Data:
************
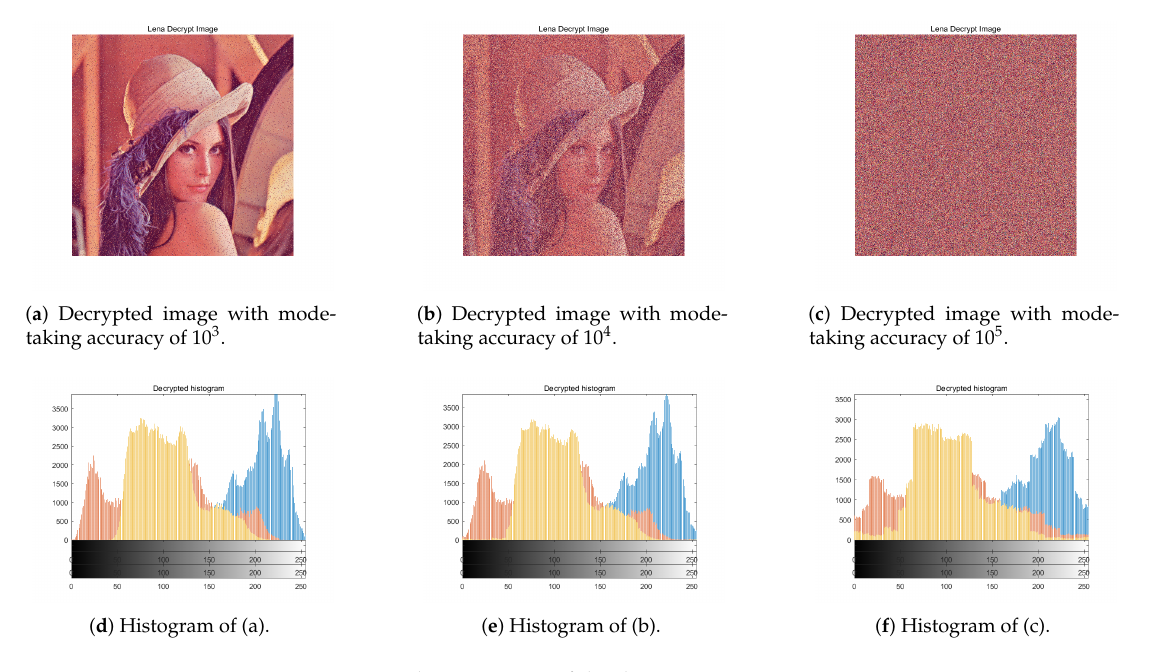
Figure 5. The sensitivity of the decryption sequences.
************
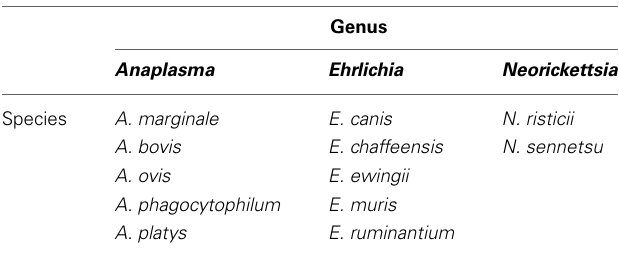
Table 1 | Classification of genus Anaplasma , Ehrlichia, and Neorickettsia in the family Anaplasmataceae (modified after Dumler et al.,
************
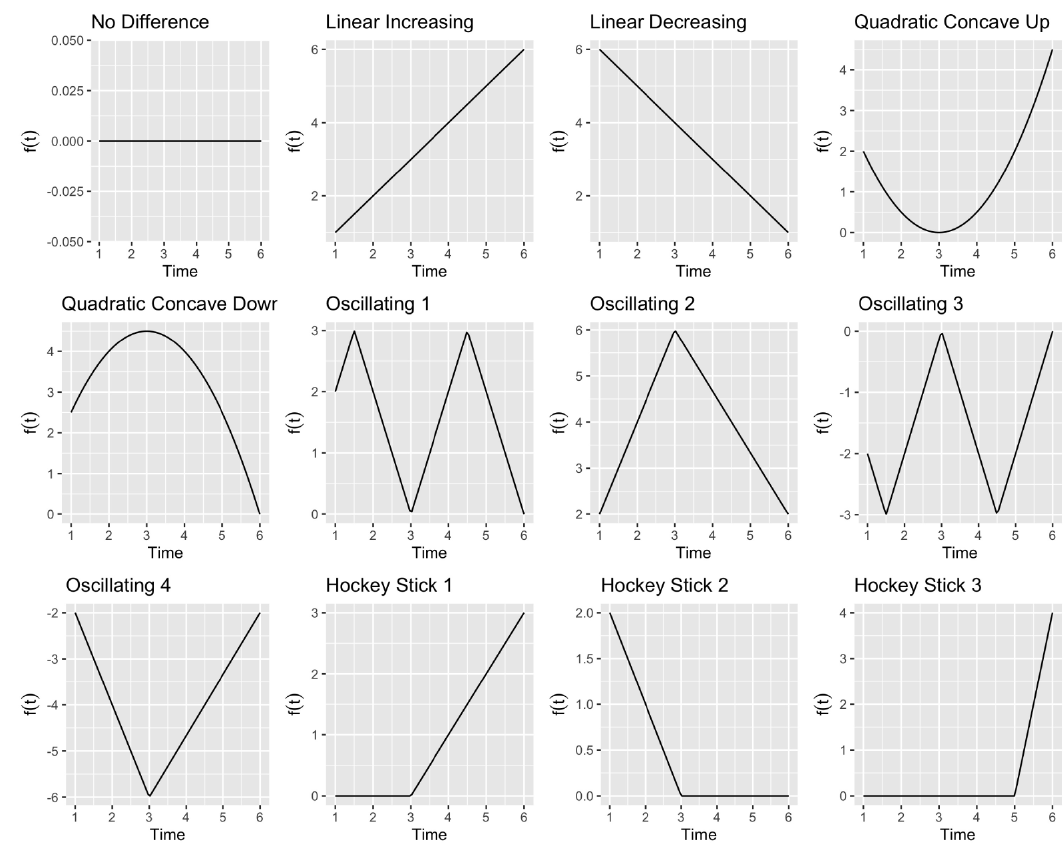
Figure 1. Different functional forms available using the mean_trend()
************
About this exercise:
The answer must be every line of the records that holds the string "Figure".

Reply to the exercise:
Figure 5. The sensitivity of the decryption sequences.
Figure 1. Different functional forms available using the mean_trend()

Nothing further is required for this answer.